— Work to complete —
Please repeat all of the rows below word for word.

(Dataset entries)
::::::::

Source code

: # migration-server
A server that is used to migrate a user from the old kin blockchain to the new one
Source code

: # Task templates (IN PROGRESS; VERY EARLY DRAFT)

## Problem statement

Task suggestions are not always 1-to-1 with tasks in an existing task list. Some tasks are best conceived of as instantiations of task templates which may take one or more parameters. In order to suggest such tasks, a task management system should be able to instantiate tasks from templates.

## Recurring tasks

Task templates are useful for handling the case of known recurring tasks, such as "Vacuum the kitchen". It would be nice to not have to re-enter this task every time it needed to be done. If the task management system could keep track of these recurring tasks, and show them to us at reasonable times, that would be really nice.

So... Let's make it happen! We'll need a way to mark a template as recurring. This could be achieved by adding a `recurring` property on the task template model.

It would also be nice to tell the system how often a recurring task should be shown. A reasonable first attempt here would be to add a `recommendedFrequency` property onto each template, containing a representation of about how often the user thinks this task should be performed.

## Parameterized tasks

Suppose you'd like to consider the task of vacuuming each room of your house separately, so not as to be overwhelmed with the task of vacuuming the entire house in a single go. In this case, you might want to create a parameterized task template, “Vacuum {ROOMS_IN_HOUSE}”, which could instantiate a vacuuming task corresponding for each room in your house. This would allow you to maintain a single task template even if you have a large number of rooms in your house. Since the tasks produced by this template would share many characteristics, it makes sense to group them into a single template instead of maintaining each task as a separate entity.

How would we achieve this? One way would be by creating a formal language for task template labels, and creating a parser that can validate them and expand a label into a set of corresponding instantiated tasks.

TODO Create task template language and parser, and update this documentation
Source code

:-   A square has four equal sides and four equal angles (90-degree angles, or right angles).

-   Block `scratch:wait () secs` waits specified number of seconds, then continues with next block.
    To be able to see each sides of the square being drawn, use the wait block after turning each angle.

::::::::

— Written solution —
Source code

: # migration-server
A server that is used to migrate a user from the old kin blockchain to the new one
Source code

: # Task templates (IN PROGRESS; VERY EARLY DRAFT)

## Problem statement

Task suggestions are not always 1-to-1 with tasks in an existing task list. Some tasks are best conceived of as instantiations of task templates which may take one or more parameters. In order to suggest such tasks, a task management system should be able to instantiate tasks from templates.

## Recurring tasks

Task templates are useful for handling the case of known recurring tasks, such as "Vacuum the kitchen". It would be nice to not have to re-enter this task every time it needed to be done. If the task management system could keep track of these recurring tasks, and show them to us at reasonable times, that would be really nice.

So... Let's make it happen! We'll need a way to mark a template as recurring. This could be achieved by adding a `recurring` property on the task template model.

It would also be nice to tell the system how often a recurring task should be shown. A reasonable first attempt here would be to add a `recommendedFrequency` property onto each template, containing a representation of about how often the user thinks this task should be performed.

## Parameterized tasks

Suppose you'd like to consider the task of vacuuming each room of your house separately, so not as to be overwhelmed with the task of vacuuming the entire house in a single go. In this case, you might want to create a parameterized task template, “Vacuum {ROOMS_IN_HOUSE}”, which could instantiate a vacuuming task corresponding for each room in your house. This would allow you to maintain a single task template even if you have a large number of rooms in your house. Since the tasks produced by this template would share many characteristics, it makes sense to group them into a single template instead of maintaining each task as a separate entity.

How would we achieve this? One way would be by creating a formal language for task template labels, and creating a parser that can validate them and expand a label into a set of corresponding instantiated tasks.

TODO Create task template language and parser, and update this documentation
Source code

:-   A square has four equal sides and four equal angles (90-degree angles, or right angles).

-   Block `scratch:wait () secs` waits specified number of seconds, then continues with next block.
    To be able to see each sides of the square being drawn, use the wait block after turning each angle.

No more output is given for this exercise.